La nota che accompagna il meeting aperto questa mattina parla chiaro: il Consiglio dei ministri dell’interno discuterà del “controllo delle frontiere esterne” e dei “rimpatri”. Ancora una volta, non si parla del fatto che, a fronte di un panorama internazionale costellato di guerre, ma anche di discriminazioni, povertà e forti disuguaglianze economiche, forse varrebbe la pena prevedere un cambiamento delle politiche di ingresso. Le proposte avanzate più volte dalla società civile, da ong e associazioni, non vengono minimamente prese in considerazione dai rappresentanti politici chiamati a rispondere a una situazione il cui livello di sofferenza “ha raggiunto un punto mai visto in Europa dalla Seconda guerra mondiale”, come dichiarato da John Dalhuisen, direttore di Amnesty International per l’Europa e l’Asia centrale.
Il Consiglio Italiano per i Rifugiati (CIR), insieme alla campagna We move EU, in occasione del meeting europeo è tornato a chiedere l’apertura di canali di ingresso legali e sicuri per i rifugiati (online la petizione). “Abbiamo tutti visto le strazianti immagini, letto le storie e le notizie. Senza ulteriori azioni, la crisi dei rifugiati non può che peggiorare. Una crisi che non è solo sulle coste Europee – ricorda il Cir -, ma che è nella Siria devastata dalla guerra, nella Nigeria controllata da Boko Haram, nell’Eritrea schiacciata dalla dittatura. Senza canali sicuri legali di accesso alla protezione in Europa, le persone continueranno a morire sulle nostre coste e milioni di rifugiati vivranno nel limbo dei campi profughi. Chiediamo ai ministri di essere più ambiziosi”.
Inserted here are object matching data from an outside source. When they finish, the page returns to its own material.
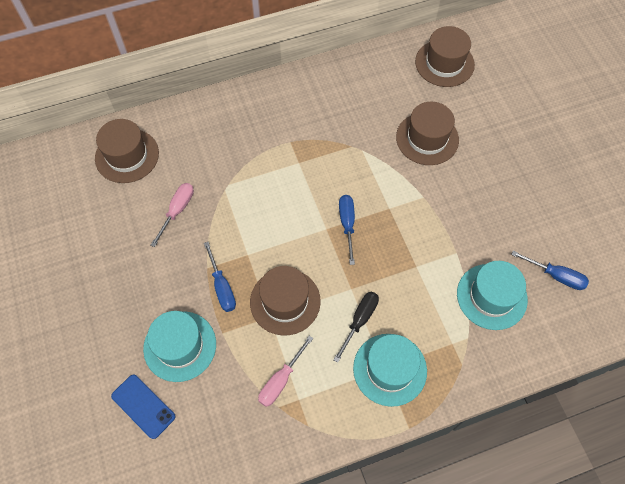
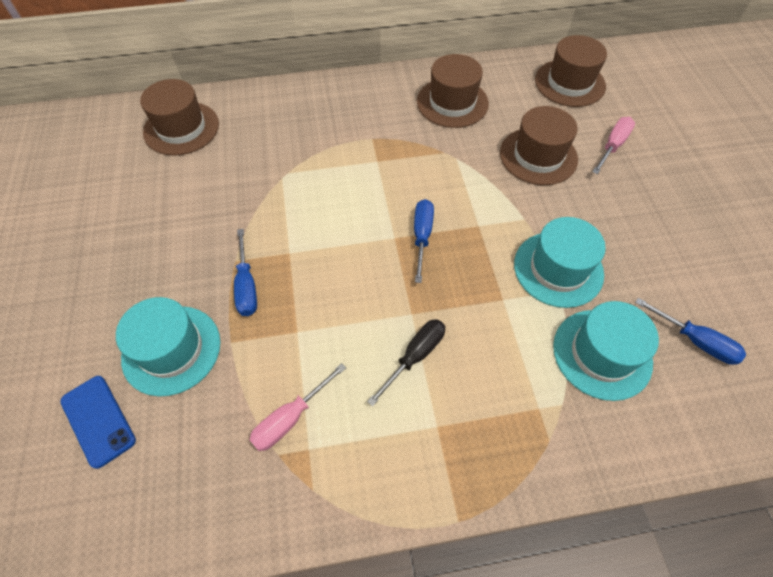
camera: 10 degrees right, 5 degrees down
(177, 210) = (219, 192): pink screwdriver -> pink screwdriver (613, 146)
(285, 301) = (322, 316): brown hat -> brown hat (452, 102)
(390, 369) = (444, 429): turquoise hat -> turquoise hat (558, 269)

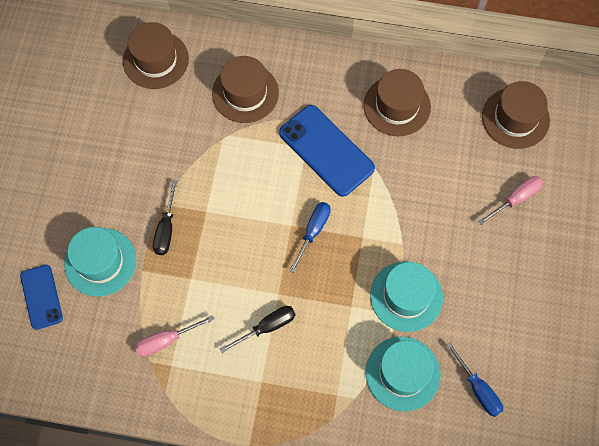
camera: 20 degrees right, 10 degrees up
(247, 286) = (166, 229): blue screwdriver -> black screwdriver
(400, 158) = (326, 150): none -> blue phone
(538, 156) = (445, 187): brown hat -> brown hat (245, 93)

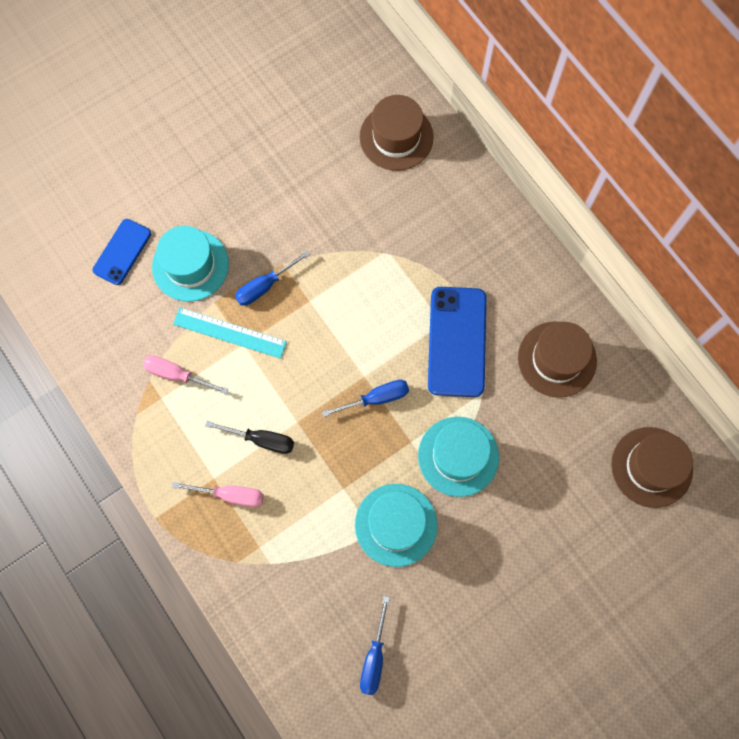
camera: 45 degrees right, 5 degrees up
(166, 229) = (264, 286): black screwdriver -> blue screwdriver
(173, 280) = (230, 332): none -> turquoise ruler
(245, 93) = (440, 231): brown hat -> none
(402, 373) = (328, 583): turquoise hat -> turquoise hat (458, 456)
(516, 198) = (576, 536): pink screwdriver -> pink screwdriver (231, 495)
Ma l’ambizione delle istituzioni europee sembra andare proprio nella direzione opposta rispetto all’accoglienza. Oltre al controllo delle frontiere e ai rimpatri, l’Europa, nelle parole espresse dalla cancelliera ieri a Strasburgo, insiste sulla necessità di “aiutare i paesi vicini alla Siria che ospitano milioni di profughi, come la Turchia, che gioca un ruolo cruciale”. Nello specifico, tra Bruxelles e Ankara sarebbe in definizione un accordo che prevede l’apertura di sei campi profughi in Turchia, cofinanziati dall’Unione. Il “limbo dei campi profughi” da cui mette in allarme il Cir sembra dunque proprio quello in cui spera, e in cui investe, l’Unione europea, anche appoggiando paesi da cui le persone fuggono a causa delle politiche profondamente lesive dei diritti umani (come la Turchia rispetto alla minoranza kurda).
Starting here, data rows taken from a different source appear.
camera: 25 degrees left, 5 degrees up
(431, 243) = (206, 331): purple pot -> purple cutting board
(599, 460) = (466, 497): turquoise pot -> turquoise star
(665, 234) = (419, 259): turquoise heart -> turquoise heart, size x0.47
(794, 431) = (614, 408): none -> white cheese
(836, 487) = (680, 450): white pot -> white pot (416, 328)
Tutto questo avviene mentre da ieri sei navi – una portaerei italiana, tre fregate (francese, britannica e spagnola) e due navi tedesche – sono schierate in acque internazionali, davanti alle coste libiche, per l’avvio della seconda fase, approvata lo scorso 14 settembre, della missione militare europea Eunavfor Med, che comprende l’invio entro fine ottobre di altre tre navi – da Belgio, Regno Unito e Slovenia -, quattro aerei e 1.300 uomini.
I mezzi militari hanno l’obiettivo di identificare e distruggere le imbarcazioni usate dai migranti per raggiungere l’Europa: un’operazione contro i trafficanti stando alle istituzioni europee, una misura che mette ulteriormente in pericolo i migranti secondo le associazioni a tutela dei diritti.
“L’esperienza ci ha purtroppo insegnato che quando vengono messe in atto azioni di deterrenza, ma non si creano al contempo delle alternative possibili, i viaggi dei rifugiati diventano ancora più disperati”, afferma il Christopher Hein, portavoce del Cir, rimarcando ciò che viene espresso da tempo da movimenti e ong.
L’inerzia delle istituzioni europee sarebbe solo imbarazzante, se non si riversasse sulla vita delle persone. Ma questa assenza di responsabilità politica fa vittime concrete. L’Oim (Organizzazione Internazionale per le Migrazioni), citando Missing Migrant Project, ha diffuso gli ultimi dati relativi ai decessi dei migranti. Sono circa 3mila (2.988 per l’esattezza) le persone decedute dall’inizio dell’anno 2015, solo lungo le rotte del Mediterraneo.